WHAT TO PRODUCE ▸ Exclude the images and transcribe the entries below precisely.

Dataset entries
Start of Block

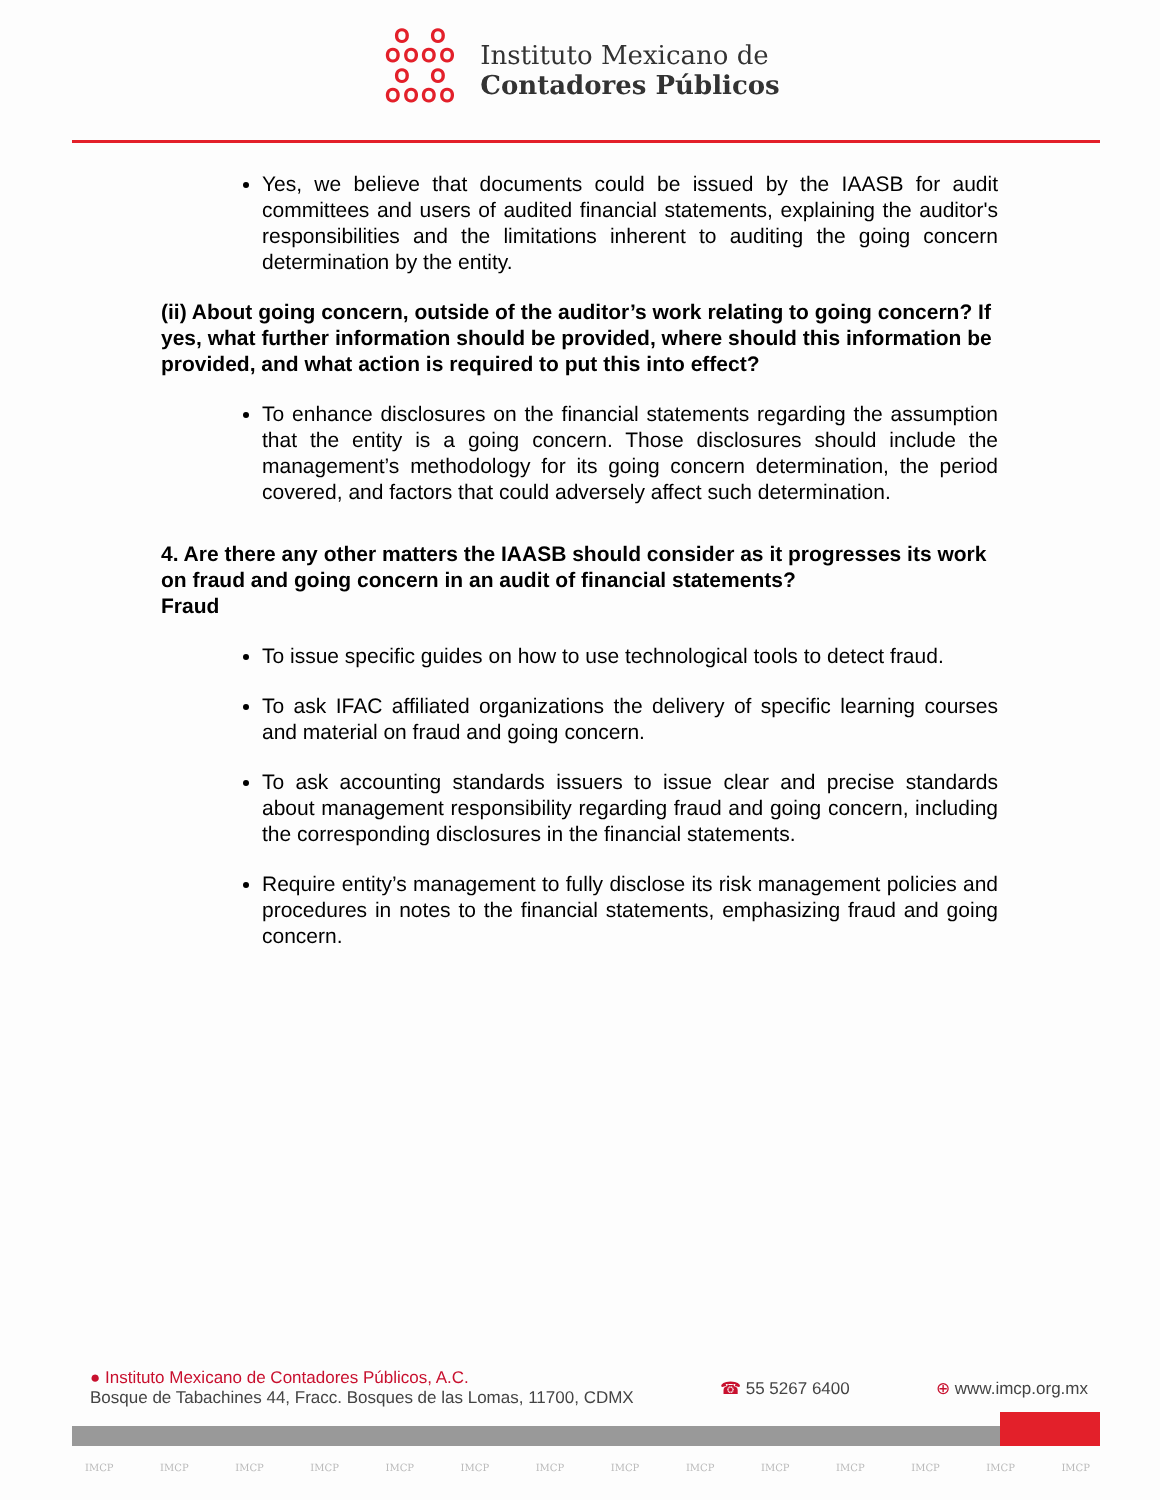ஃஃ
ஃஃ
Instituto Mexicano de
Contadores Públicos
Yes, we believe that documents could be issued by the IAASB for audit committees and users of audited financial statements, explaining the auditor's responsibilities and the limitations inherent to auditing the going concern determination by the entity.
(ii) About going concern, outside of the auditor’s work relating to going concern? If yes, what further information should be provided, where should this information be provided, and what action is required to put this into effect?
To enhance disclosures on the financial statements regarding the assumption that the entity is a going concern. Those disclosures should include the management’s methodology for its going concern determination, the period covered, and factors that could adversely affect such determination.
4. Are there any other matters the IAASB should consider as it progresses its work on fraud and going concern in an audit of financial statements?
Fraud
To issue specific guides on how to use technological tools to detect fraud.
To ask IFAC affiliated organizations the delivery of specific learning courses and material on fraud and going concern.
To ask accounting standards issuers to issue clear and precise standards about management responsibility regarding fraud and going concern, including the corresponding disclosures in the financial statements.
Require entity’s management to fully disclose its risk management policies and procedures in notes to the financial statements, emphasizing fraud and going concern.
● Instituto Mexicano de Contadores Públicos, A.C.
Bosque de Tabachines 44, Fracc. Bosques de las Lomas, 11700, CDMX
☎ 55 5267 6400 ⊕ www.imcp.org.mx
IMCP IMCP IMCP IMCP IMCP IMCP IMCP IMCP IMCP IMCP IMCP IMCP IMCP IMCP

End of Block

RESULT ▸
ஃஃ
ஃஃ
Instituto Mexicano de
Contadores Públicos
Yes, we believe that documents could be issued by the IAASB for audit committees and users of audited financial statements, explaining the auditor's responsibilities and the limitations inherent to auditing the going concern determination by the entity.
(ii) About going concern, outside of the auditor’s work relating to going concern? If yes, what further information should be provided, where should this information be provided, and what action is required to put this into effect?
To enhance disclosures on the financial statements regarding the assumption that the entity is a going concern. Those disclosures should include the management’s methodology for its going concern determination, the period covered, and factors that could adversely affect such determination.
4. Are there any other matters the IAASB should consider as it progresses its work on fraud and going concern in an audit of financial statements?
Fraud
To issue specific guides on how to use technological tools to detect fraud.
To ask IFAC affiliated organizations the delivery of specific learning courses and material on fraud and going concern.
To ask accounting standards issuers to issue clear and precise standards about management responsibility regarding fraud and going concern, including the corresponding disclosures in the financial statements.
Require entity’s management to fully disclose its risk management policies and procedures in notes to the financial statements, emphasizing fraud and going concern.
● Instituto Mexicano de Contadores Públicos, A.C.
Bosque de Tabachines 44, Fracc. Bosques de las Lomas, 11700, CDMX
☎ 55 5267 6400 ⊕ www.imcp.org.mx
IMCP IMCP IMCP IMCP IMCP IMCP IMCP IMCP IMCP IMCP IMCP IMCP IMCP IMCP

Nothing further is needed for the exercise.